Secret bancaire: Vienne s'accroche, Luxembourg prêt à faire un pas

L'Autriche refuse toujours de lever son secret bancaire, en dépit de la pression grandissante avec le débat en cours sur les paradis fiscaux et la fraude fiscale. Le Luxembourg s'est déclaré quant à lui prêt à faire un pas en ce sens.
07 août 2015, 11:12
/ Màj. le 20 oct. 2015 à 10:39

"La position de l'Autriche reste inchangée", a expliqué à l'AFP Gregor Schütze, porte-parole de la ministre autrichienne des Finances, Maria Fekter. Il a estimé que les récents événements ne devraient pas modifier à l'avenir le point de vue autrichien.

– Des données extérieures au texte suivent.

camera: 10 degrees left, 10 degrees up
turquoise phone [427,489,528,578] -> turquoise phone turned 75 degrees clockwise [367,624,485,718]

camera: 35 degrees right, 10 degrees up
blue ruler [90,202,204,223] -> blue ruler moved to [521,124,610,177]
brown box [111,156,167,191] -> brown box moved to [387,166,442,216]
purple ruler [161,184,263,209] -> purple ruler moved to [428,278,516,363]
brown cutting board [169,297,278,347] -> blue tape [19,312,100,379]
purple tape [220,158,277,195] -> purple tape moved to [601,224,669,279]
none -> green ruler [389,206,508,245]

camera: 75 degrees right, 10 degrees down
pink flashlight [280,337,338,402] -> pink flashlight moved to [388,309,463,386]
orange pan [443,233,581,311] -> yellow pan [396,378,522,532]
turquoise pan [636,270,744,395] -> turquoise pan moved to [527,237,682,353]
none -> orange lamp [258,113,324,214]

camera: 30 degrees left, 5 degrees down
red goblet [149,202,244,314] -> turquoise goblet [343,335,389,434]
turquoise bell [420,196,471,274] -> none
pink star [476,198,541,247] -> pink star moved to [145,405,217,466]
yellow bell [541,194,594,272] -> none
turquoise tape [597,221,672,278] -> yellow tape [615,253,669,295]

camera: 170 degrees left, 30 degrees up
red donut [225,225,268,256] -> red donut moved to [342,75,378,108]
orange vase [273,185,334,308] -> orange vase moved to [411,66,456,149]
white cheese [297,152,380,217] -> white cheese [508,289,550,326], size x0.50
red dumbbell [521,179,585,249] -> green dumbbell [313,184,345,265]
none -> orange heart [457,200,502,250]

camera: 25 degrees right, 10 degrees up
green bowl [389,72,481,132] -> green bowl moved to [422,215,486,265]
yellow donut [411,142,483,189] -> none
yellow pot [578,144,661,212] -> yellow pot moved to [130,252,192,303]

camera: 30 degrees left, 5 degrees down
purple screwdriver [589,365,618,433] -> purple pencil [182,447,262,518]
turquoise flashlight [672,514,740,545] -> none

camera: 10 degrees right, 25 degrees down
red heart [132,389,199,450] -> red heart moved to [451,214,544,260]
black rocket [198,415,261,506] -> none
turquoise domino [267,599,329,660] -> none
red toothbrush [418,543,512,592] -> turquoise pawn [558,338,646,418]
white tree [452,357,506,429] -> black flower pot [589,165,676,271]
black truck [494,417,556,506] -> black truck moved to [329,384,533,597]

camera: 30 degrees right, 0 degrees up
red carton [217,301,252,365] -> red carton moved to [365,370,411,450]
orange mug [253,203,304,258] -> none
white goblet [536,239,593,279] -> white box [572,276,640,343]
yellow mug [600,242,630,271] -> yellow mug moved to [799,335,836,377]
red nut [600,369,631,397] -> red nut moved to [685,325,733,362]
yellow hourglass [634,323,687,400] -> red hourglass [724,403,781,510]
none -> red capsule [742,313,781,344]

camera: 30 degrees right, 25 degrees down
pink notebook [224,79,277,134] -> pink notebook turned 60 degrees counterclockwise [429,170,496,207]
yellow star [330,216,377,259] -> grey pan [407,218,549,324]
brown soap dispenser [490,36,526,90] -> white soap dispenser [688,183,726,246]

L'Autriche, ainsi que le Luxembourg, étaient jusqu'à présent les deux seuls pays de l'Union européenne (UE) à refuser, au nom du secret bancaire, de transmettre automatiquement des informations sur les comptes de résidents de l'UE sur son sol à la suite de demandes judiciaires.

Dimanche, le ministre luxembourgeois des Finances, Luc Frieden, dans un entretien au quotidien allemand "Frankfurter Allgemeine Zeitung", a estimé que "la tendance internationale va vers un échange automatique d'informations bancaires. Nous n'y sommes plus strictement opposés".

Accords bilatéraux

Les ministres allemand et français des Finances, le conservateur Wolfgang Schäuble et le socialiste Pierre Moscovici, ainsi que la Commission européenne ont demandé la levée du secret bancaire dans les deux pays. "Je pense que cela va changer, avec de tels développements", avait affirmé vendredi M. Schäuble.

Son homologue autrichienne, Maria Fekter, avait estimé de son côté vouloir privilégier les accords bilatéraux, comme l'Autriche en a signé avec la Suisse (en avril 2012) et le Liechtenstein (en janvier 2013), un chemin que la ministre juge "plus efficace".

Cela permet "d'imposer ces comptes, sans que nous soyons obligés de lever le secret bancaire", avait expliqué encore vendredi la ministre à Bruxelles. "Les gens ont le droit d'avoir leur livret d'épargne protégé, non seulement en termes monétaires, mais également d'un accès démesuré", comme ce serait le cas avec un échange automatique des informations bancaires, a-t-elle ajouté.